▶ _Problem 1_:
In the forum thread below, why does CynicalCirno conclude that the relationship is over?

Start Reading passage

Where the hell do you pull these numbers out of? Scotty's murrhole? D:


----------



## Scotty1700 (May 2, 2010)

Crysix Corps said:


> it is when the relation ship consist of Type fucking and is internet base



True. Mine's sorta relied on the internet but we already have plans to go to AC together and spend a little.....alone time together 



Taren Fox said:


> Where the hell do you pull these numbers out of? Scotty's murrhole? D:



Believe me, all you'll find is fucking rainbows. GTFO RAINBOWS!!! Yay opportunity to use my favorite gif!
Editing it in a sec!


----------



## Verin Asper (May 2, 2010)

Taren Fox said:


> Where the hell do you pull these numbers out of? Scotty's murrhole? D:


no about 7 out of 10 journals about breaking with someone was internet base and typefucking to which both parties find someone else with a hotter sona in a month minimal



Scotty1700 said:


> True. Mine's sorta relied on the internet but  we already have plans to go to AC together and spend a little.....alone  time together


always avoid the third door on the left thats where all the gay orgies are :V


----------



## Taren Fox (May 2, 2010)

Crysix Corps said:


> always avoid the third door on the left thats where all the gay orgies are :V


derpderp 3 Doors Down.


----------



## CynicalCirno (May 2, 2010)

First - it's not much smoother, pretty much the opposite.
Furry = hobby
Furries are usually lame madmen.
Two madmen = rage and chaos

Relationship over.

No more useless thread, PLEASE.


----------



## Taralack (May 2, 2010)

No.


----------



## Error 404 (May 2, 2010)

End Reading passage

▶ _Problem 2_:
Reproduce verbatim the records from their first line through the line that contains "From the viewer's".

Start Extracted records

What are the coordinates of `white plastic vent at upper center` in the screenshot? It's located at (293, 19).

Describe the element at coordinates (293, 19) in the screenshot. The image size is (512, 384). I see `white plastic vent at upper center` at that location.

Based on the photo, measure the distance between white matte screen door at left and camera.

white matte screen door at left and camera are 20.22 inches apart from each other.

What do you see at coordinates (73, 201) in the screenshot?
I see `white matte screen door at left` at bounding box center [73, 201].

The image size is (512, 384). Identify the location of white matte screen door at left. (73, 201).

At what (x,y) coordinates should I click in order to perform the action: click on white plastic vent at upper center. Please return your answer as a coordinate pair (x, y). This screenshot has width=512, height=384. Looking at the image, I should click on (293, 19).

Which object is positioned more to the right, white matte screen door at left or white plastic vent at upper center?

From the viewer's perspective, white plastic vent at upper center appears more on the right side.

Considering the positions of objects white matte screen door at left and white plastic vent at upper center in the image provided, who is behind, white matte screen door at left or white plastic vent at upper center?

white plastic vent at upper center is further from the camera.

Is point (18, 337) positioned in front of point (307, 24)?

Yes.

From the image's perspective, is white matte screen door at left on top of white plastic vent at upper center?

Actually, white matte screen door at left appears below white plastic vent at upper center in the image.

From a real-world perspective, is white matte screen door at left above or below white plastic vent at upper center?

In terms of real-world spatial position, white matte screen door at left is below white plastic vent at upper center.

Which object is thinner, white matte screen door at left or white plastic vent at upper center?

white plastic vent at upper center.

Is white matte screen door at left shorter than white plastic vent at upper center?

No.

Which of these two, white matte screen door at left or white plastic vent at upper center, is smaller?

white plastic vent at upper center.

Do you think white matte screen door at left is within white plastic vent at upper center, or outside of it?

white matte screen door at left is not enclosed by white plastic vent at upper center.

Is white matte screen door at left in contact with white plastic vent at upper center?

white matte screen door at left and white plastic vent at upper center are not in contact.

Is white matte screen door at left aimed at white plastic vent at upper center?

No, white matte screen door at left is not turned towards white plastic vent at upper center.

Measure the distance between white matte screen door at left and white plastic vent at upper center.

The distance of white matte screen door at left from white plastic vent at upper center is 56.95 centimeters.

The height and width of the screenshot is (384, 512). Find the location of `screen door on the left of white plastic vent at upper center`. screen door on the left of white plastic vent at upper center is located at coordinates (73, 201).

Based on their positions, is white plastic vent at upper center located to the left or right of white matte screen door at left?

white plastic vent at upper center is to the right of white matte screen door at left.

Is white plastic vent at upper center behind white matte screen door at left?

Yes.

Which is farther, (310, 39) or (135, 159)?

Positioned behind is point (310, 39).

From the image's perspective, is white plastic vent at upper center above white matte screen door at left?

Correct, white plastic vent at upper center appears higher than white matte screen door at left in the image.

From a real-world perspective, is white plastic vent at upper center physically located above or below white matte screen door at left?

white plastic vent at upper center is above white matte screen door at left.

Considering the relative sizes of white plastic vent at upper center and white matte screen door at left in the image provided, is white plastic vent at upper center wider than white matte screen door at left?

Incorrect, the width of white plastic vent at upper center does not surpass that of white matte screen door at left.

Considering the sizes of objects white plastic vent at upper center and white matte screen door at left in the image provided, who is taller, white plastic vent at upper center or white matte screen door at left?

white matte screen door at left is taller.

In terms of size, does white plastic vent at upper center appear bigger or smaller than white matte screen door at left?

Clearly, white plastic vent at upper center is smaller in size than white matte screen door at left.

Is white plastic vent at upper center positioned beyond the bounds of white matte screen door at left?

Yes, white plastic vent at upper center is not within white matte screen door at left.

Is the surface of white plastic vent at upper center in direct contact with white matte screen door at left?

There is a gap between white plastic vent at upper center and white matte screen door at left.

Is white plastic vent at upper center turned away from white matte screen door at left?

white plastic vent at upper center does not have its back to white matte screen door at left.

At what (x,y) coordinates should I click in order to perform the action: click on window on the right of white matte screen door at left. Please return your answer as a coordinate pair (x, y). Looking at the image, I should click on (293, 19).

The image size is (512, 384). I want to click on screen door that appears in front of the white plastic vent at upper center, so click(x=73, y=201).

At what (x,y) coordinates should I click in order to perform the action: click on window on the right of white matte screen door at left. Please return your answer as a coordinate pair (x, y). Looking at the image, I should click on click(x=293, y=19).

End Extracted records

▶ _Finished answer 1_:
CynicalCirno reasons that being a furry is a hobby and that furries are usually lame madmen. Two madmen together produce rage and chaos, so the relationship ends.

▶ _Finished answer 2_:
What are the coordinates of `white plastic vent at upper center` in the screenshot? It's located at (293, 19).

Describe the element at coordinates (293, 19) in the screenshot. The image size is (512, 384). I see `white plastic vent at upper center` at that location.

Based on the photo, measure the distance between white matte screen door at left and camera.

white matte screen door at left and camera are 20.22 inches apart from each other.

What do you see at coordinates (73, 201) in the screenshot?
I see `white matte screen door at left` at bounding box center [73, 201].

The image size is (512, 384). Identify the location of white matte screen door at left. (73, 201).

At what (x,y) coordinates should I click in order to perform the action: click on white plastic vent at upper center. Please return your answer as a coordinate pair (x, y). This screenshot has width=512, height=384. Looking at the image, I should click on (293, 19).

Which object is positioned more to the right, white matte screen door at left or white plastic vent at upper center?

From the viewer's perspective, white plastic vent at upper center appears more on the right side.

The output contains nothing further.